Is anyone using a G-drive 2tb external as an air disk connected to the USB port on an extreme base station?

- does it require a powered USB hub
- will it work as it has it's own external power supply
- will it be able to be used with both Mac and windows machines or is partitioning/reformatting required?
- is it true plug and play? (attach to the USB port in the router and go?)


----------



## DeltaMac (Aug 25, 2012)

There is no problem if you ask your additional questions - which all appear to be exactly the same query about using some USB drive with your Airport Extreme. But, you should wait to see if folks answer your question on one of the other threads that you have started. You can even ask your additional questions on the same thread that you start, no need to make a new thread.
G-drives are sold at Apple stores. I would hope that devices sold with the intention of using on a Mac, would be compatible with your Mac. Just plug it in, and go 
The Air Drive does not need any special setup. It's used as a network drive, once attached to the AEBS. You set access to that drive from each system that it would be used on. You would need the Airport utility installed on a Windows PC, so you can assure that it will mount properly. The instructions for that use are in the Airport Extreme setup guide, which you can view before you even purchase that. http://manuals.info.apple.com/en_US/airport_extreme_5th_gen_setup.pdf

SO - why did you settle on an Airport Extreme, when a Time Capsule would have everything that you need.


----------



## sgould (Aug 25, 2012)

My 2TB G-Drive is not connected to an Airport hub.  It's connected to the computer and used as the Time Machine backup disc.  But it has its own mains electric power supply, so I doubt that it needs power from a hub.


----------



## ldichiara11 (Aug 26, 2012)

Thanks delta. I installed airport for windows and got a friends g-drive 500gb to mount so I'm assuming the 2tb will work the same. 
I didn't get a time capsule because though unlikely I didn't want to take the chance of it failing down the road. With the external I can swap out as needed if the drive tanks


----------



## firehouse (Sep 1, 2012)

I've been attempting to use my 2TB G-Drive on my Airport Extreme for about 6 weeks.  We can connect to it and small file transfers work fine.  However, we are receiving a message 10-12 times a day that says the server connection was interrupted.  Also - when transferring large amounts of data during overnight backups, it disconnects both with DejaVu and Carbon Copy Cloner.  I've yet to have a successful backup. HOURS of Apple tech support and they couldn't find an answer for me...this is the very drive they show in the Airport Extreme advertising.  

Also - we are unable to save certain Adobe files direct to the drive when its connected to the AE and using Lion.  It freezes the machine the 2nd time you hit save.  Saving from Snow Leopard is fine.

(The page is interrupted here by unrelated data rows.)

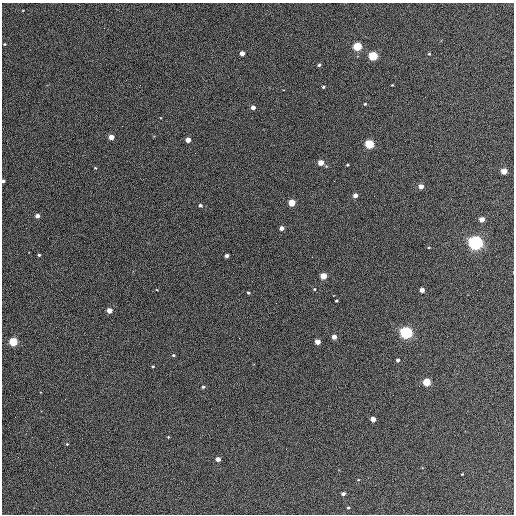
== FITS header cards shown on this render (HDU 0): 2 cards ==
NAXIS1  =                  512 / Axis length
NAXIS2  =                  512 / Axis length

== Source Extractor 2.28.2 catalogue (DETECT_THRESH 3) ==
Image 512 x 512 px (HDU 0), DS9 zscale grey, 1 PNG px = 1 image px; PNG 516 x 516 px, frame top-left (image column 1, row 512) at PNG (2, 3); no overlay
Background 398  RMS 21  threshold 64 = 3 sigma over >= 5 px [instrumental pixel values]
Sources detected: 54; all 54 listed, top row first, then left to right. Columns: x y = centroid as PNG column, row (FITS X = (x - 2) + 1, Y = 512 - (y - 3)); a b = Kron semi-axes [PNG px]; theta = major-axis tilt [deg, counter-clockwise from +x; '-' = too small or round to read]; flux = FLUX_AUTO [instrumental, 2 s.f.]
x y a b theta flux
5 44 3 2 - 1100
357 47 5 4 - 82000
242 53 4 4 - 9100
429 54 4 3 - 1500
373 56 5 4 - 110000
319 65 4 3 - 2300
392 85 3 2 - 960
323 87 3 3 - 1600
365 104 4 3 - 1400
253 107 4 4 - 5900
111 137 4 4 - 14000
188 140 4 4 - 11000
369 144 5 4 - 97000
321 163 4 4 - 18000
347 165 3 3 - 1200
95 168 4 3 - 1200
504 171 4 4 - 21000
3 181 3 3 - 3100
421 186 4 4 - 11000
355 195 4 4 - 7900
292 203 4 4 - 37000
200 205 4 3 - 2700
37 216 4 4 - 6500
482 219 4 4 - 13000
281 228 4 4 - 6800
476 243 5 5 - 630000
429 247 4 2 - 1100
39 255 3 3 - 1900
227 256 4 4 - 4800
312 257 2 2 - 860
323 276 4 4 - 30000
314 289 4 3 - 1400
422 290 4 4 - 9100
248 293 3 3 - 1900
336 301 3 3 - 1700
276 303 2 2 - 700
109 311 4 4 - 13000
406 333 5 5 - 390000
334 337 4 4 - 9800
13 342 5 4 - 81000
318 342 4 4 - 13000
173 355 4 4 - 1700
398 360 4 4 - 3100
153 366 3 3 - 1200
427 382 5 4 - 56000
203 387 4 4 - 2000
373 419 4 4 - 14000
168 437 4 3 - 1200
67 444 4 4 - 1500
218 459 4 4 - 8500
462 474 3 2 - 1000
358 480 4 3 - 1000
343 494 4 3 - 4200
348 508 3 3 - 1400
At the frame edge (FLAGS 8, measured only in part): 1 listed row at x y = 3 181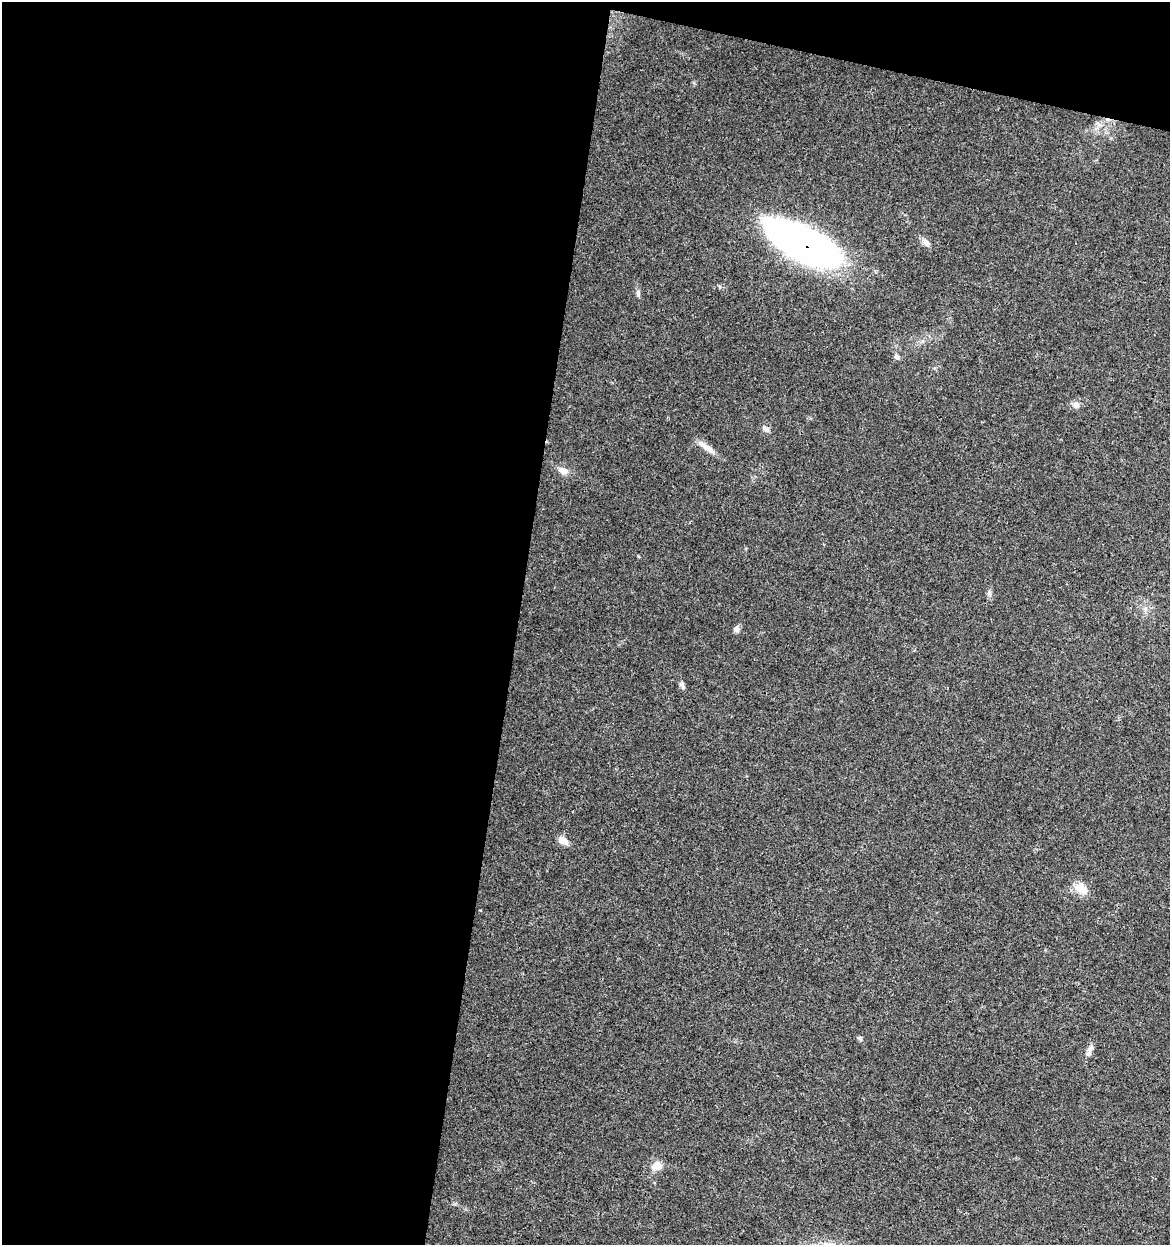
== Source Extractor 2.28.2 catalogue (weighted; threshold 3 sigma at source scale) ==
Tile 1 of 4 x 4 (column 1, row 1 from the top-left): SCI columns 287-1454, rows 3731-4973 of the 5182 x 4982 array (HDU 1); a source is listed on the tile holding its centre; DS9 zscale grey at full resolution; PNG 1172 x 1247 px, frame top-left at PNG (2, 2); no overlay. Shown black and unused: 47% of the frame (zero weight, under 3 of 4 exposures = <1% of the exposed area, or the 3 px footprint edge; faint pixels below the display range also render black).
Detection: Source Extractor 2.28.2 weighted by HDU 2 'WHT'; one run over the whole footprint, this tile lists its part. Background 0.0353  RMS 0.0034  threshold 0.0155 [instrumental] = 3 sigma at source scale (4.5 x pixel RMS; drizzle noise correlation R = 1.50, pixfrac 1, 0.0396/0.0396 arcsec/px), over >= 5 px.
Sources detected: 17; all 17 listed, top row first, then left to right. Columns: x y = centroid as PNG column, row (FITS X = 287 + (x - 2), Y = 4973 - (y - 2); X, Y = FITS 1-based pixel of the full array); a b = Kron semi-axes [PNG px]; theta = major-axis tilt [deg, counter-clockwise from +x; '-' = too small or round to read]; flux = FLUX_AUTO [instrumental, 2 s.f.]
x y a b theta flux
1099 125 9 4 -9 1
926 242 13 7 -54 1.6
804 244 63 26 -28 200
638 294 8 4 -76 0.73
897 357 8 7 - 0.95
1076 405 10 7 -61 1.3
765 429 10 5 -45 1
706 447 27 7 -34 3.1
563 470 15 9 -19 2.4
990 593 9 4 -76 0.79
736 629 8 7 - 1.3
682 685 9 6 -62 1
563 841 12 9 -35 2.9
1081 888 19 13 -48 4.6
860 1038 9 3 -21 0.49
1089 1053 10 7 50 1.5
657 1166 13 10 27 3.2
Overlapping masked pixels (flux is a lower limit): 1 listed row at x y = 804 244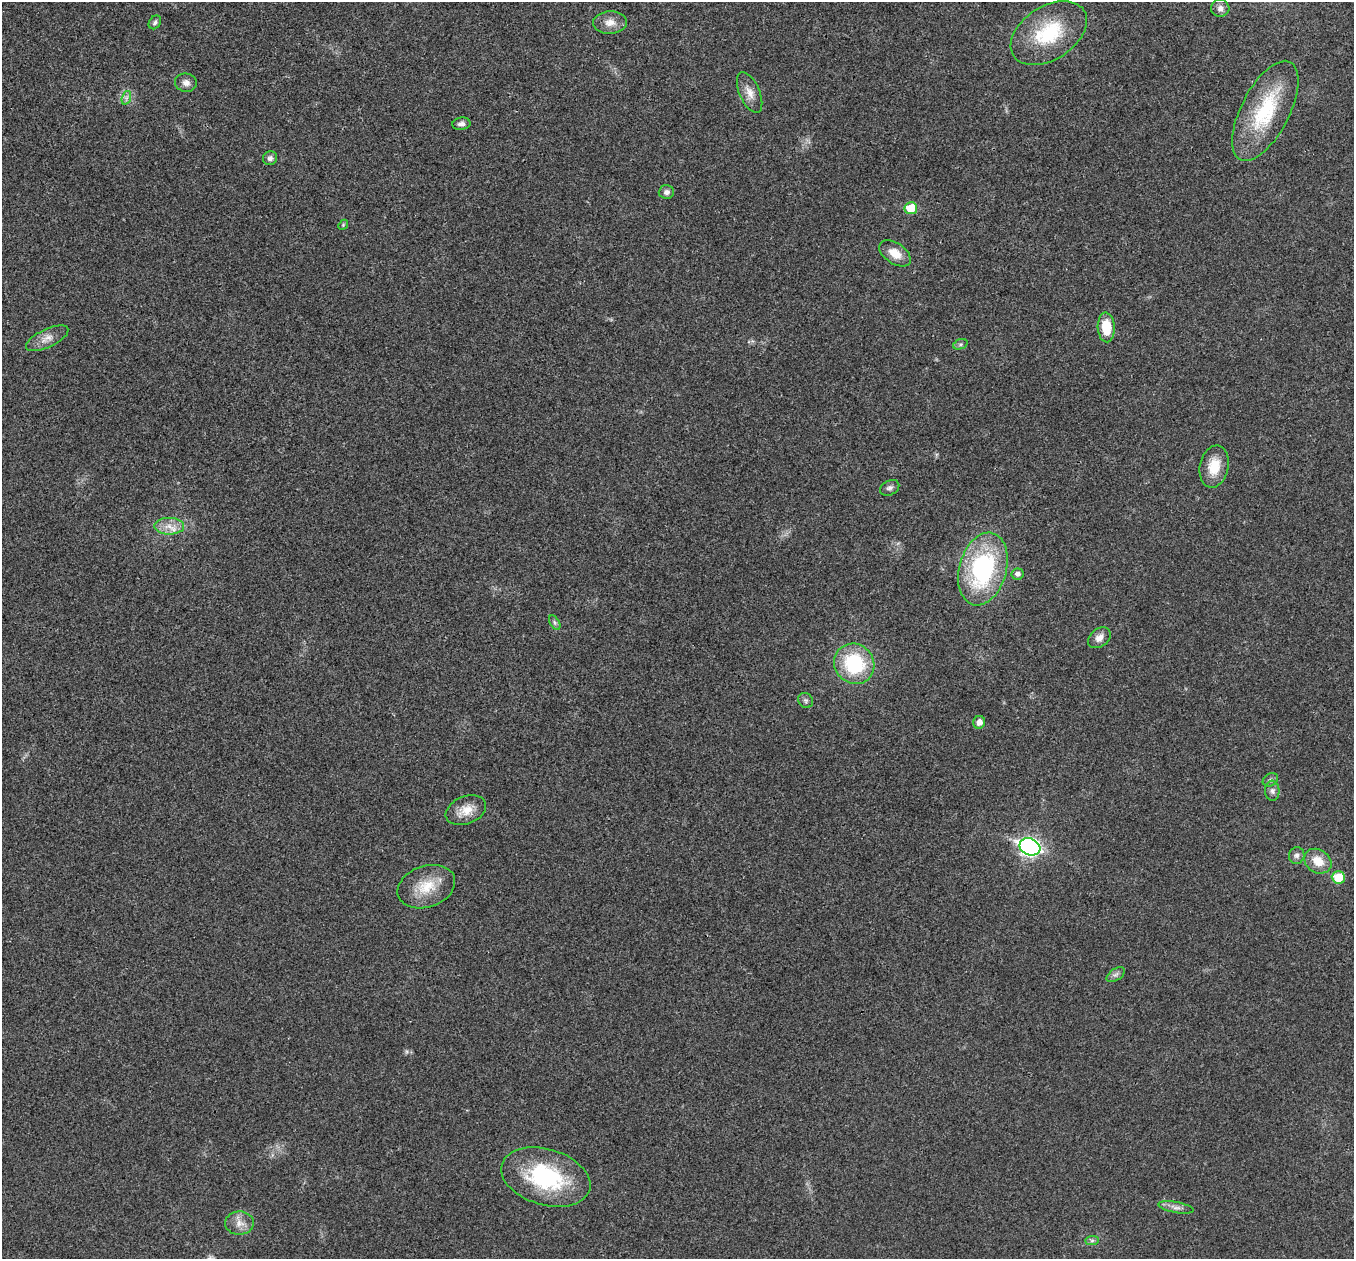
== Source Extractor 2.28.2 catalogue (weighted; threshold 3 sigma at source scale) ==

Again - no answer from Apple other than they know they have "issues".  

I'm buying a powered USB hub today to see if that helps.  I've also tried a Seagate Backup Plus for Mac 2TB and it won't mount at all - it fact it knocks the  Airport Extreme offline and we lose internet.  

Probably should have just bought the Time Capsule, but I like to change out my hard drives routinely to keep data safe and its expensive when the router and drive are all in one.


----------